尤も、ハジメへの共有をしないという選択肢は無かったが。
そうしていると、トイレに退室していた女の子の一人が戻ってきて言っているのが聞こえてきた。
「ねぇねぇ、男子勝ち進んでるって! なんか佐藤くんと石澤くんがめっちゃ凄いらしい」
「へぇ、千夏の彼氏の佐藤くんは元々として、石澤もなんだ……確かに最近ちょっといいよね」
「え? あんたああいうのが好みなの? いや、別に否定はしないけど」
また少しだけざわつきを見せたところに、教師の視線が来てまた静かになる。
千夏は、少しだけ早紀を見た。
隣にいる千夏に聞こえたのだから、聞こえなかったはずはないけれど。何も聞かなかったかのようにして、そして少しだけそわそわしている様子。
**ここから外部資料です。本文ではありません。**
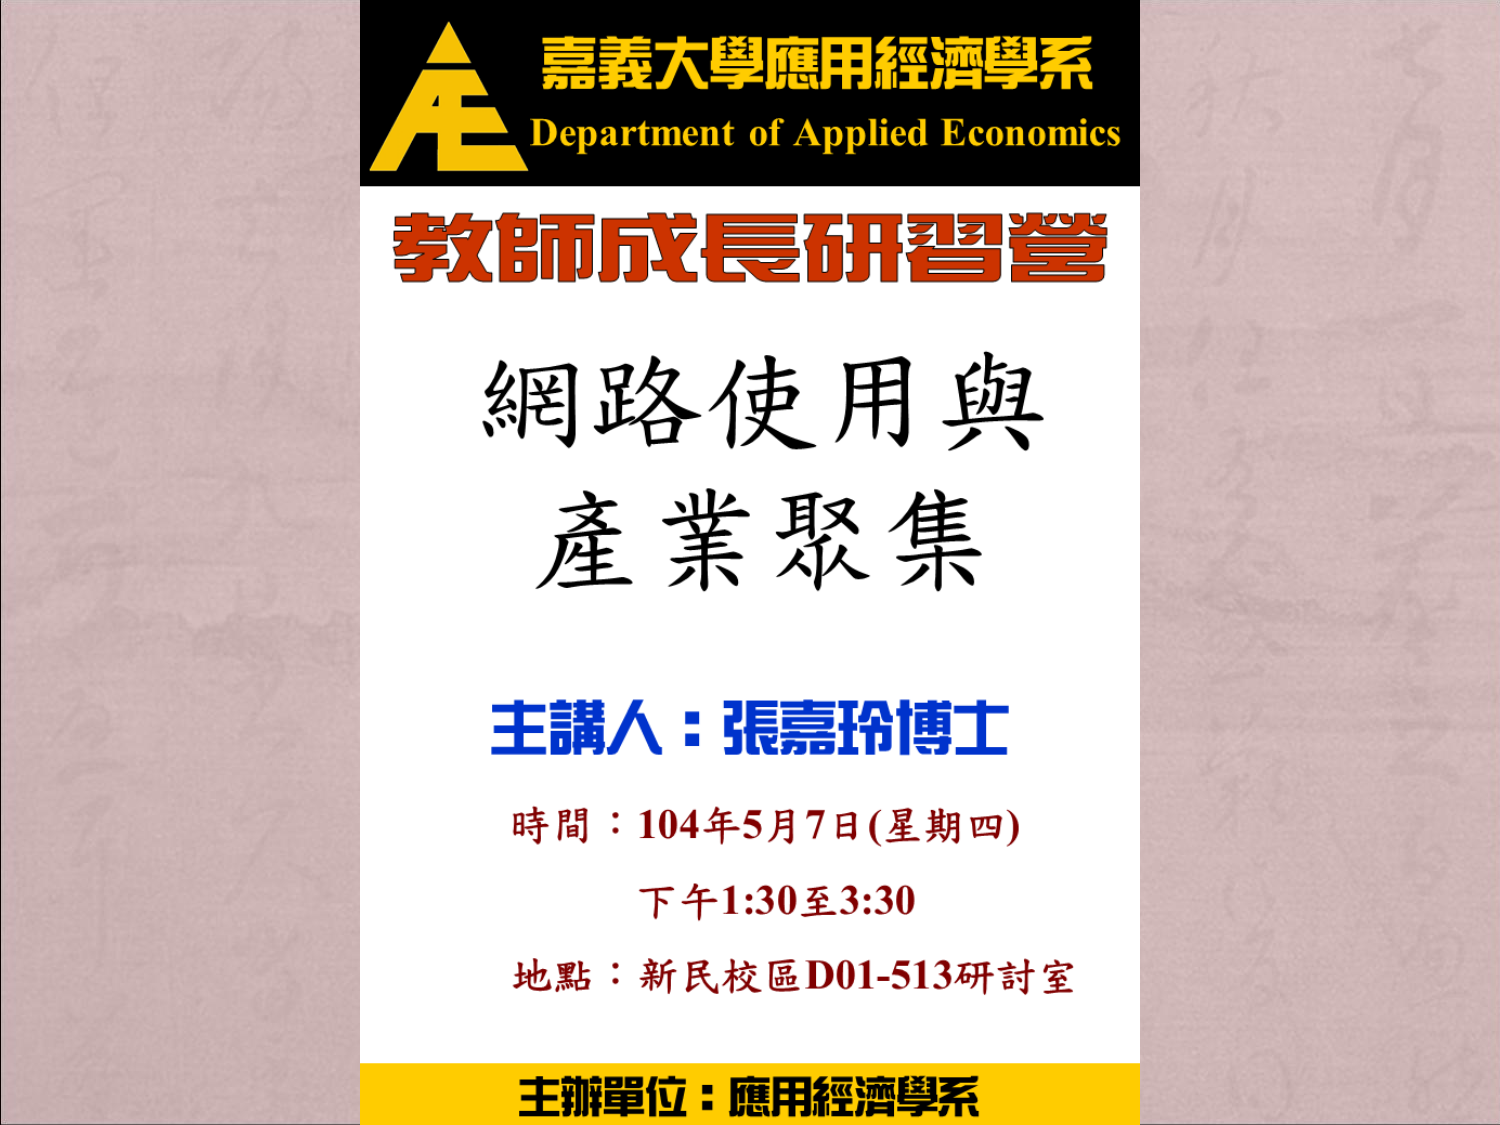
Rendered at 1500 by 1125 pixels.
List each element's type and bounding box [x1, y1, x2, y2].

picture [360, 0, 1140, 1125]
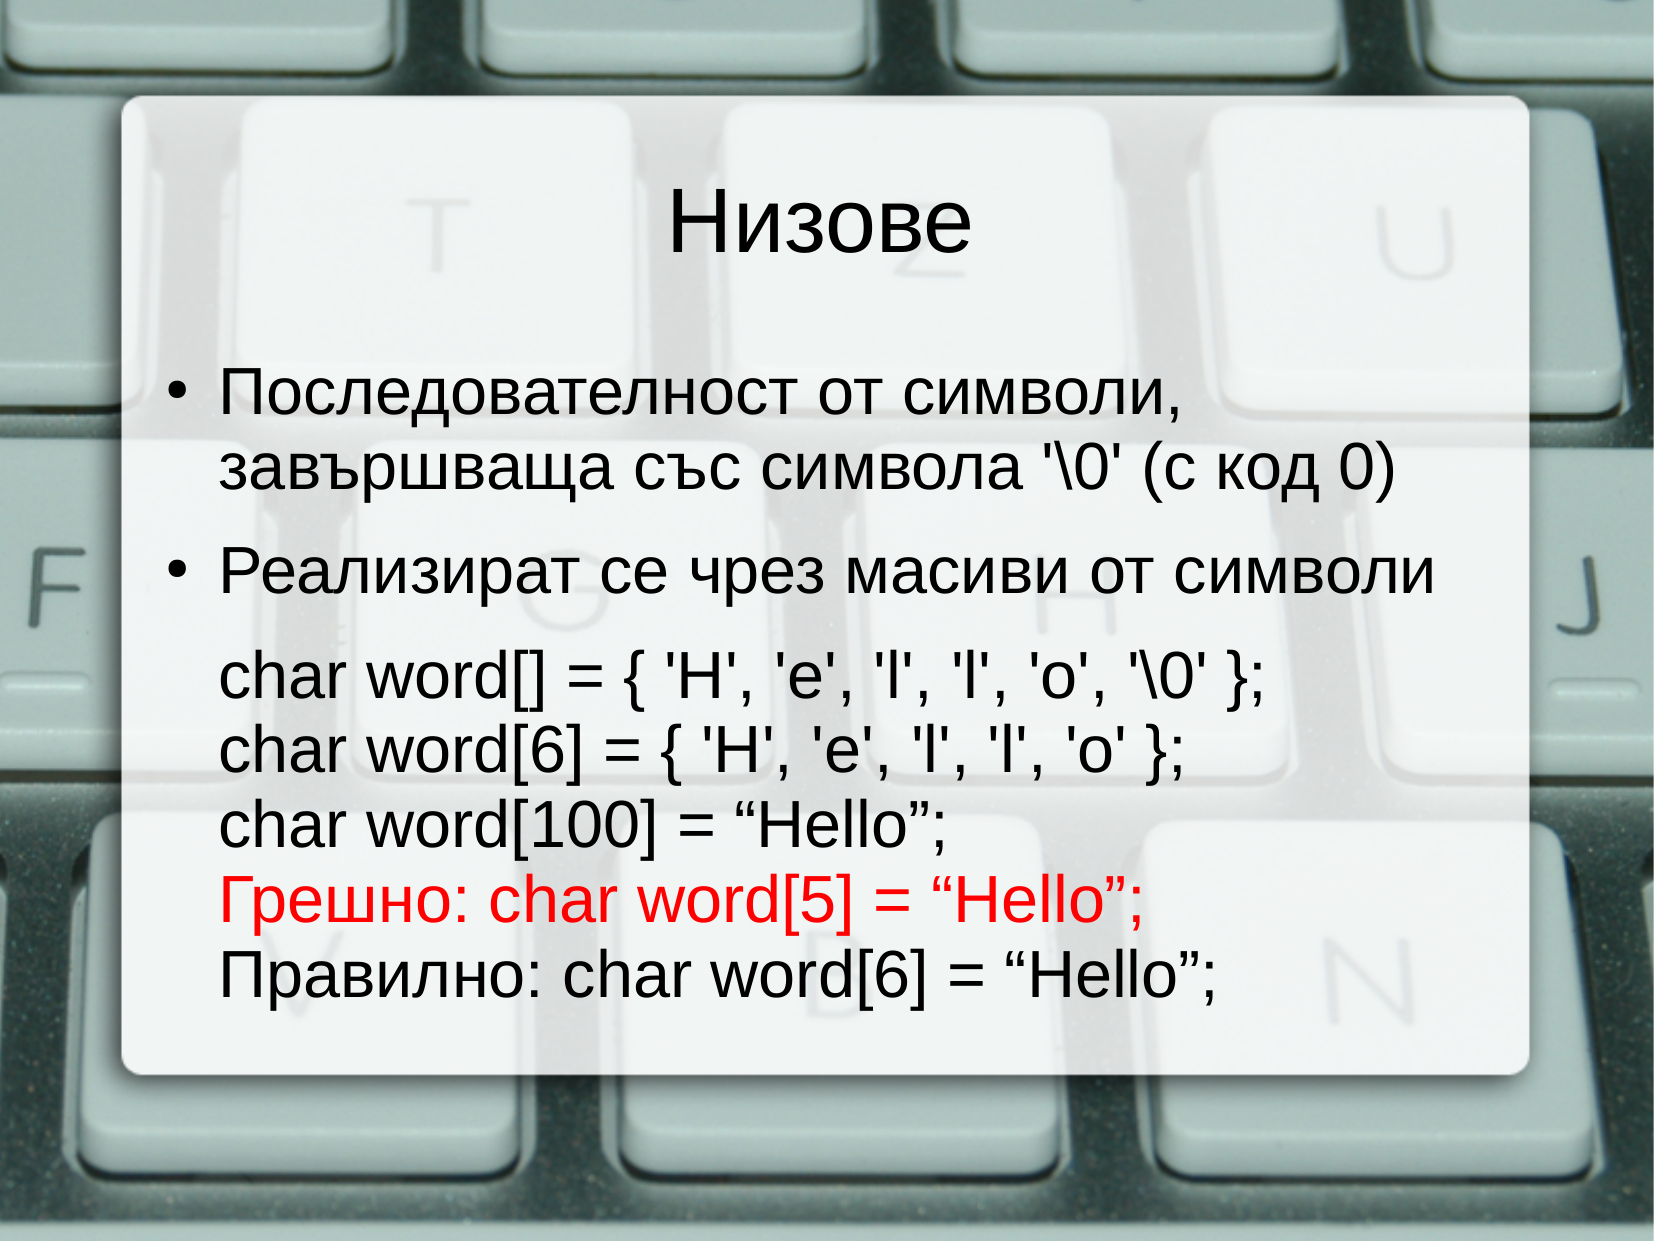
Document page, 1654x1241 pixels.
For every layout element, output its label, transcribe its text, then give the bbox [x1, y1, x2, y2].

(まぁそうだよね、準決勝か、決勝くらいからは見れるのかな……ハジメ、頑張ってね。うちのためにも……早紀のためにもかもしれないし。あぁー、早くハジメと話したいなぁ)
教師に頭の中を覗かれたら、先程と同じ叱責を受けそうだったが、千夏はそんな事を考えながら、三年生の番に移ろうとしているダンスの発表を眺めていた。